Alcoholic versus sober-curious: Is there really a difference?

A friend recently shared with me this report from CNN business: People are sick of drinking. Investors are betting on the 'sober curious'. The article raises some interesting points about the perception, marketing, and, erm, widespread thirst for sobriety. Particularly interesting, the author doesn’t focus on people who need to stop. Rather, she focuses on those who would like to stop, and who are looking to industry to make that transition easier.


Among the market solutions described in the article are sober bars, water that looks like beer (see below), and limiting at-work alcohol consumption at tech startups. As I read, it struck me that this article was very much geared towards people in major cities, like New York or San Francisco. For the vast majority of the workforce, I can’t imagine that limiting yourself to four glasses of beer between 9am-5pm would be too disruptive. And I think it will be years before the market in rural Wisconsin can support a “sober bar.”

Despite the differences, the article got me thinking. I often write for people who felt that they needed to stop, rather than those who were simply looking for a way out. And yet, the latter group is fascinating - and perhaps not too different in practice from me.


Without identifying himself as alcoholic, the CEO of the startup Atrium announced that he was getting sober from alcohol. As described in the article, 1,000 people joined his sober online group in just a weekend. Presumably, these weren’t people who would’ve found their way to a twelve-step meeting, nor would they have “needed” it. These are, rather, the “sober curious” - people who simply consider drinking to be unhealthy or unpleasant, physically or psychologically, and who wonder if our current social fabric could support their decision to quit.


As I read this article, I found myself questioning the strength of our social fabric, too. As a self-identified alcoholic, I had a community as soon as I decided to quit. In twelve-step meetings, I found a common language for my experience. It struck me that there isn’t a parallel space for people who do not identify as alcoholic, but who are nonetheless making the fundamentally counter-cultural decision not to drink.

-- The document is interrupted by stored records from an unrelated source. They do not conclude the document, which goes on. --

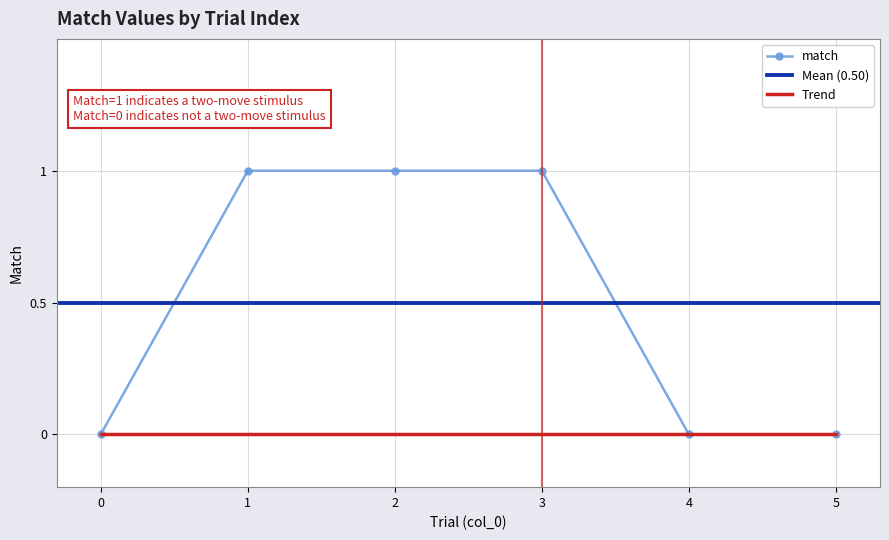

Is it true that the value at 3 is 2?

False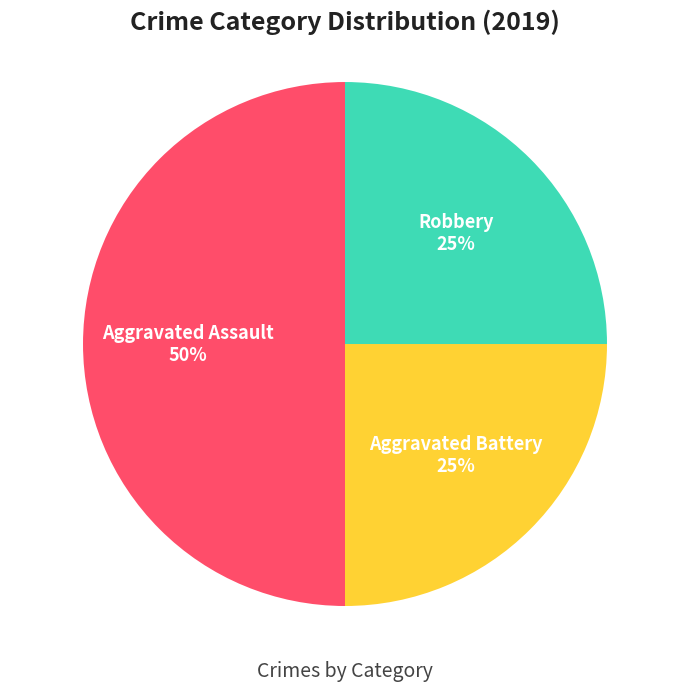

How many segments does this pie chart have?

3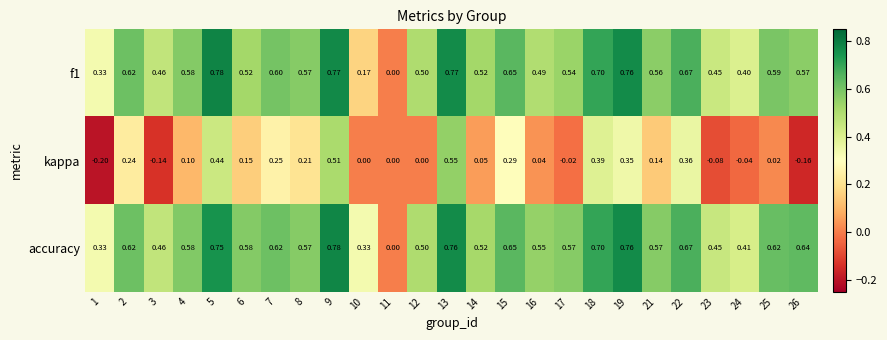

How many values in f1 are above zero?

24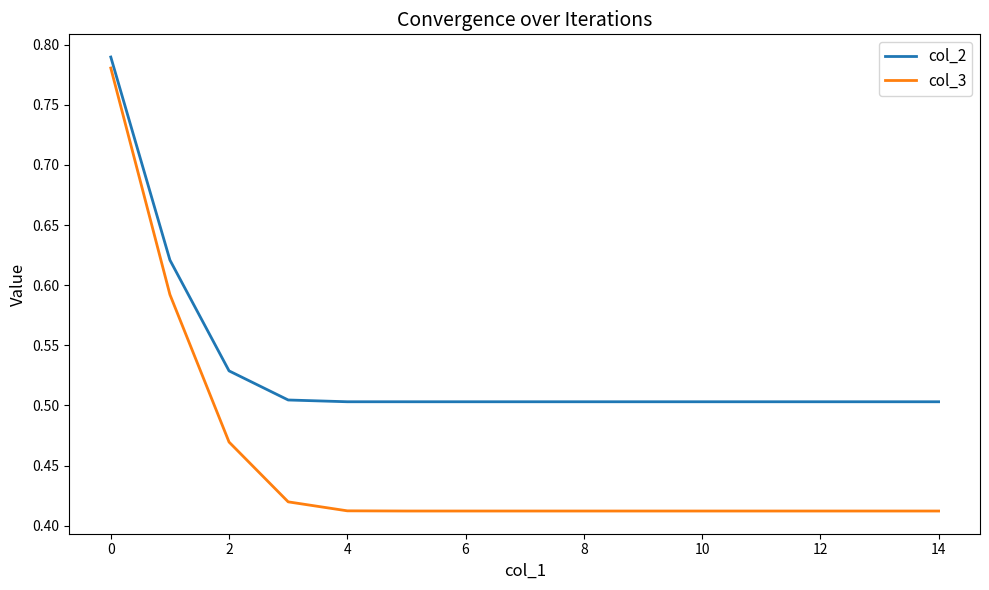

Which series has the largest total across all categories?

col_2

Where do people go who want to try sobriety - without feeling alienated from their peers? Without losing their social environments? And without fielding a hundred questions about why they’re not drinking? (And yes, I can already hear the cries of extroverts, who insist that you should be able to go to a college bar, party, or festival without drinking. To those people: I hear you, I can’t relate to you, and congratulations. You win.)


Now where was I?

Oh, right. I was talking about the folks who are concerned with optimizing their physical and mental health, and who perceive alcohol as a barrier to this. How are they different - or not - from alcoholics? Are the sober-curious really any different from people who quit because they needed too? Maybe it’s a false dichotomy, and we’re all just concerned with optimization.

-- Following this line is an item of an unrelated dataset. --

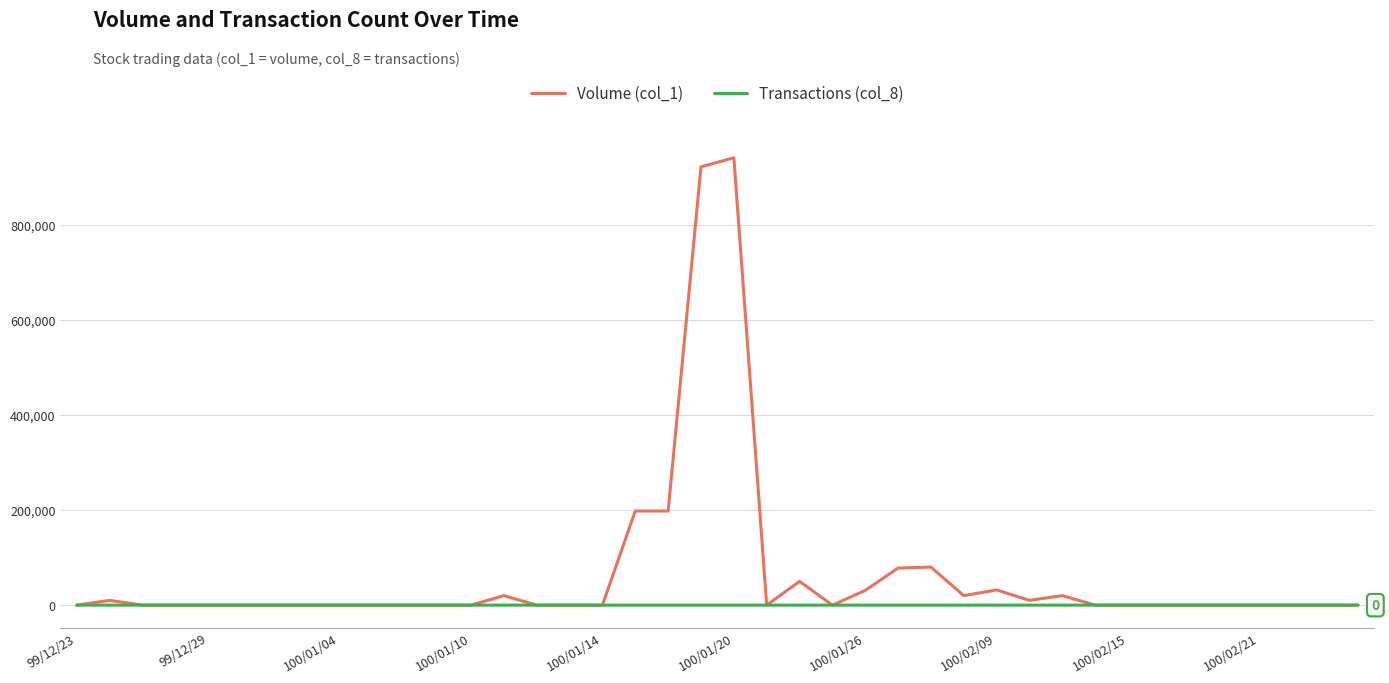

List the series in order of their overall mean, lowest first.

Transactions (col_8), Volume (col_1)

In some of my writing, I’m afraid I’ve perpetuated this dichotomy, an us-them mentality between alcoholics and non-alcoholics. Dichotomy is how my brain works, but it’s not how my heart works. In actuality, I think our relationships with alcohol are not dichotomous, not categorical, and may not even exist on the same spectrum. Perhaps these relationships are as unique as individuals themselves, and the only common ground that matters is our decision to abstain today.


With this in mind, I must turn the question towards myself: In what way have I wrongly labeled my experience as uniquely “alcoholic?” In what ways am I simply fascinated by sober life? Am I sober-curious?


Yes, I needed sobriety - and I wanted it, too.